> **Stored records**:
=-=-=
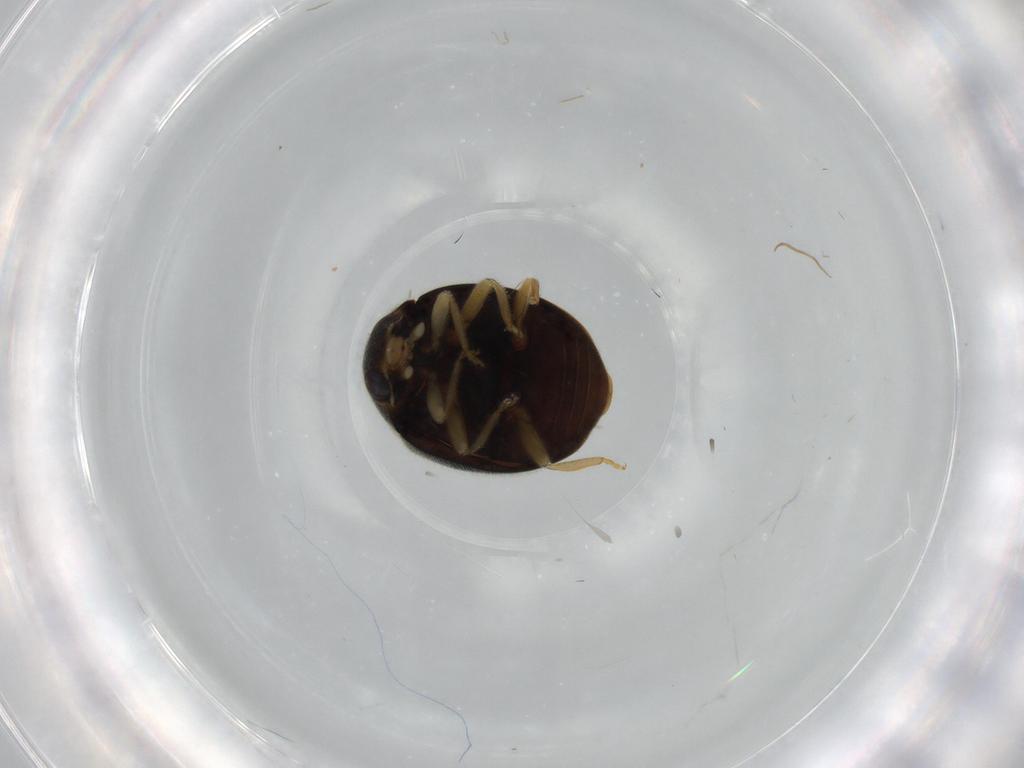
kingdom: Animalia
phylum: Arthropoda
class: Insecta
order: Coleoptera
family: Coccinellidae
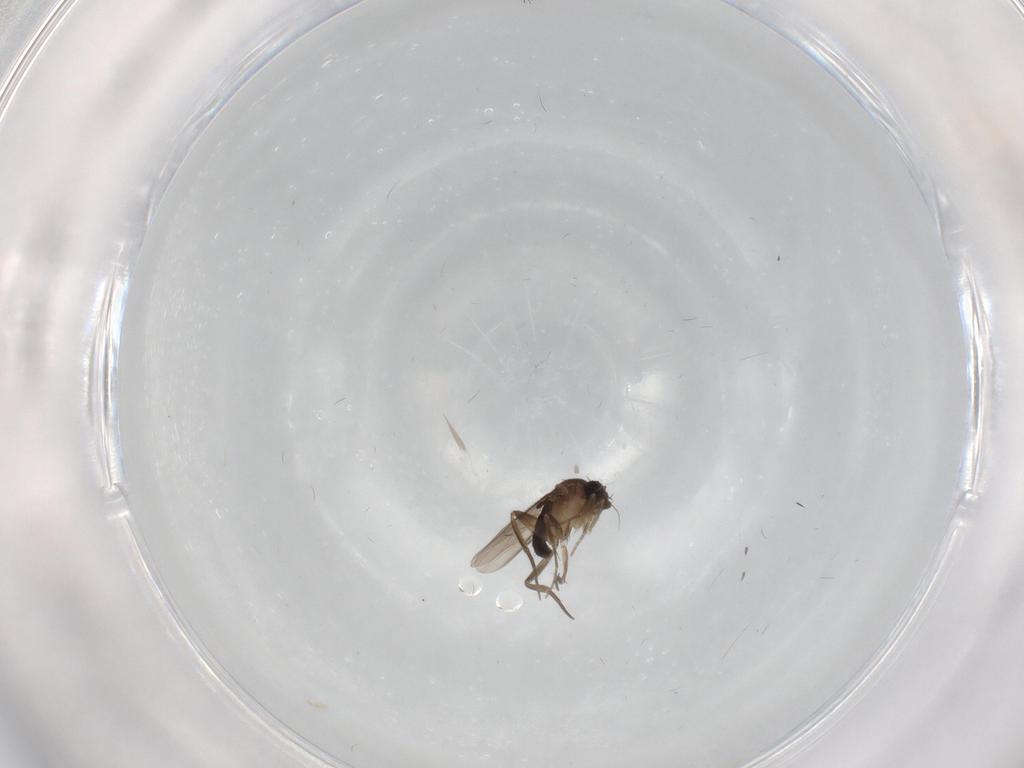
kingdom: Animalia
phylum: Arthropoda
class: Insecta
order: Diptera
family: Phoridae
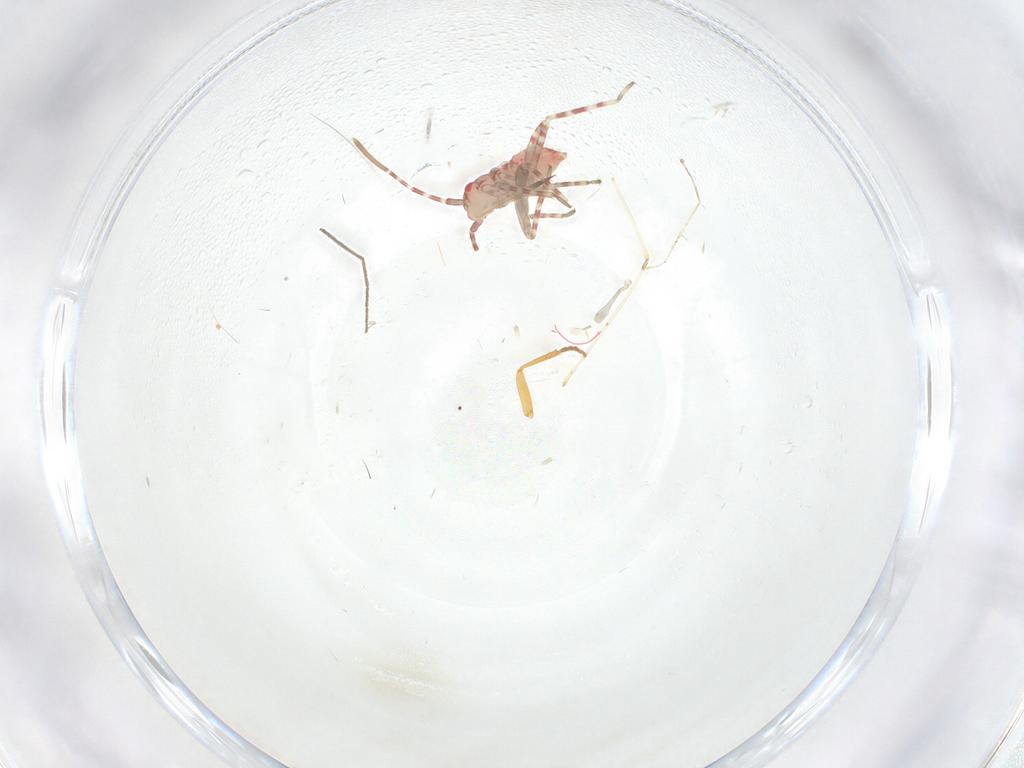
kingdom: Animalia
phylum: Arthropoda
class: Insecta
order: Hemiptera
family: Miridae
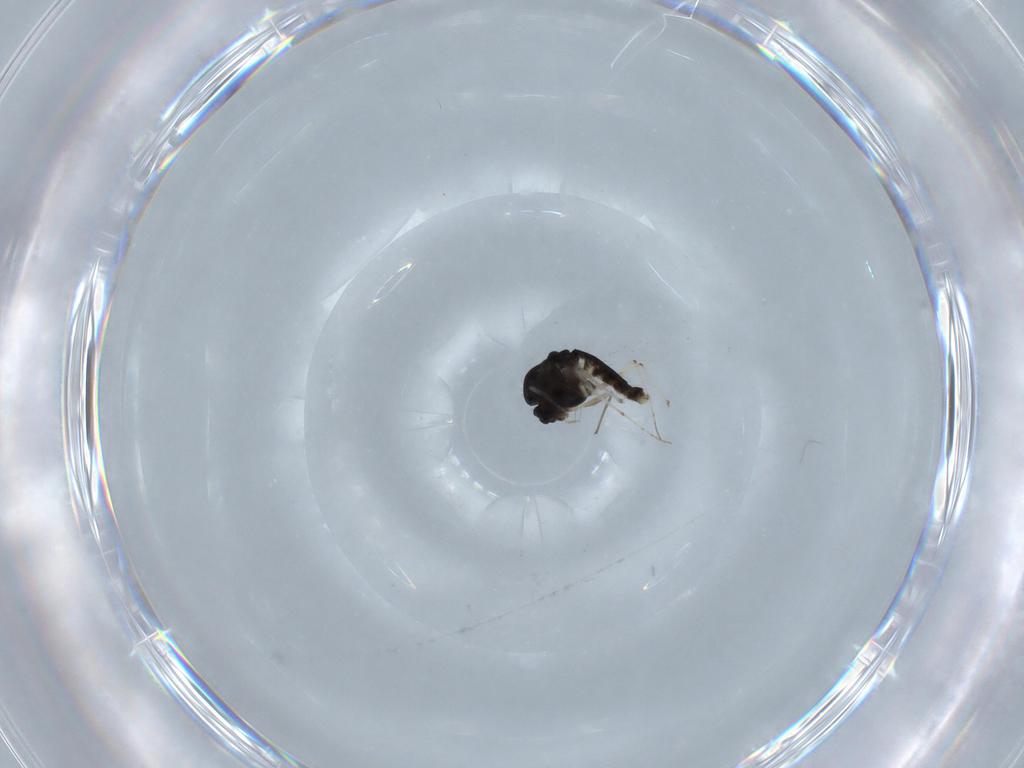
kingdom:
=-=-=
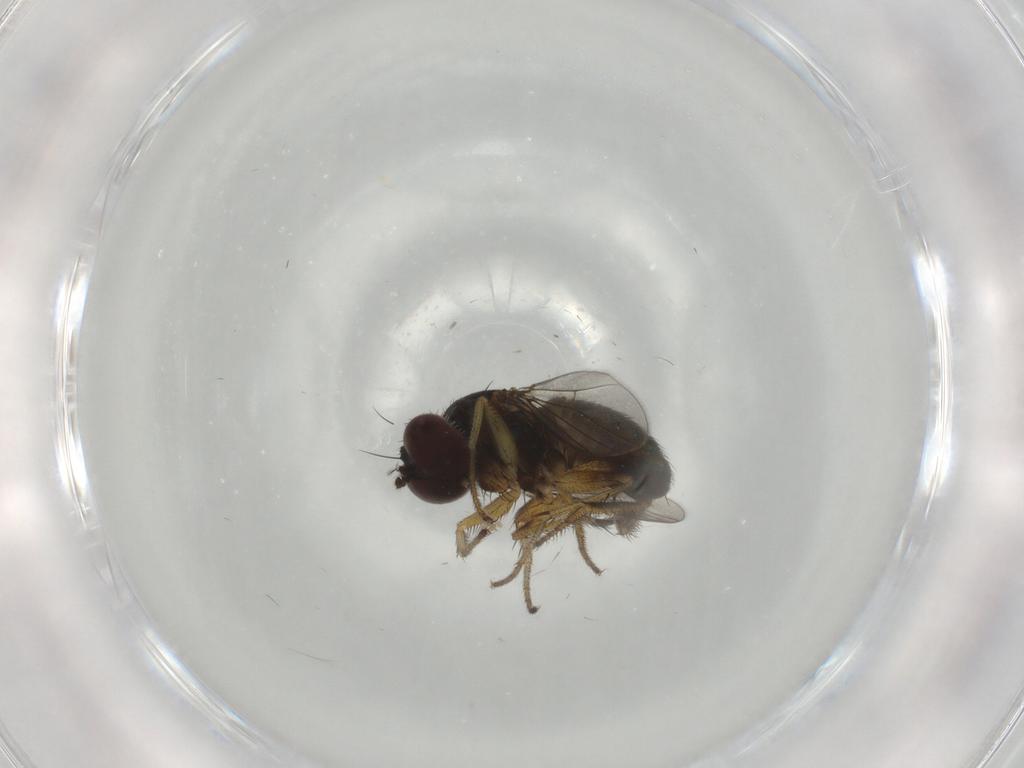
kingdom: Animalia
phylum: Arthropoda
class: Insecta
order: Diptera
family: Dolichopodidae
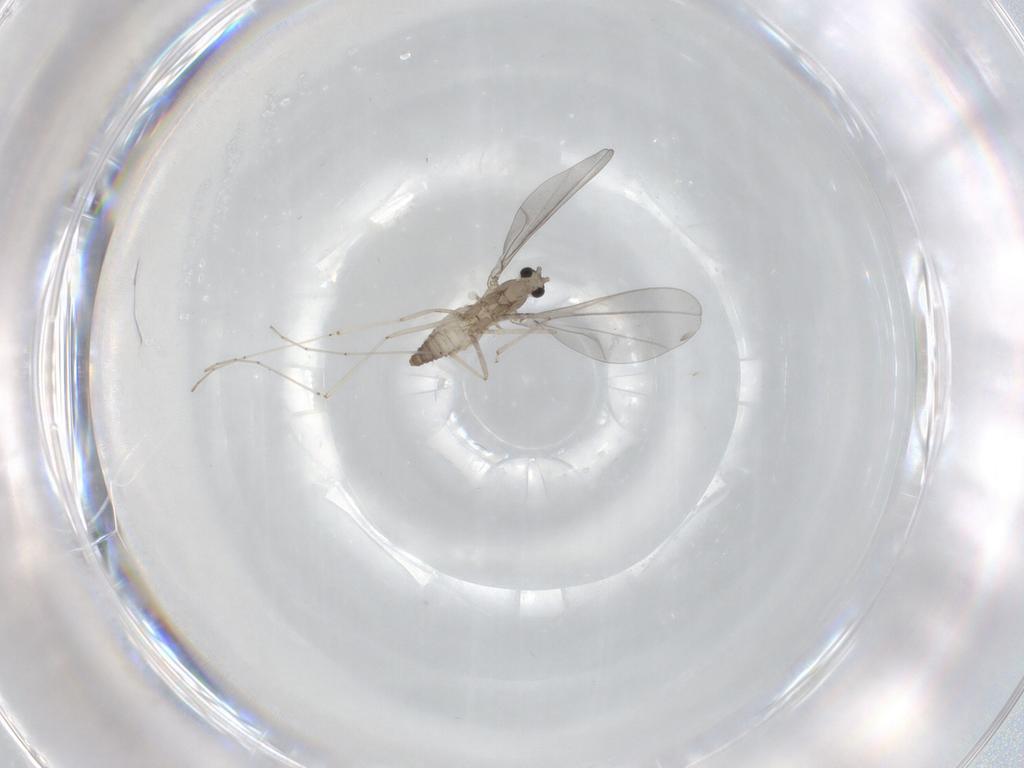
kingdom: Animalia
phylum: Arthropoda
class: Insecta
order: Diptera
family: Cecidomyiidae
=-=-=
> **Your instructions**:
Pull out every line in the records above that contains the string "family".

> **Result**:
family: Coccinellidae
family: Phoridae
family: Miridae
family: Dolichopodidae
family: Cecidomyiidae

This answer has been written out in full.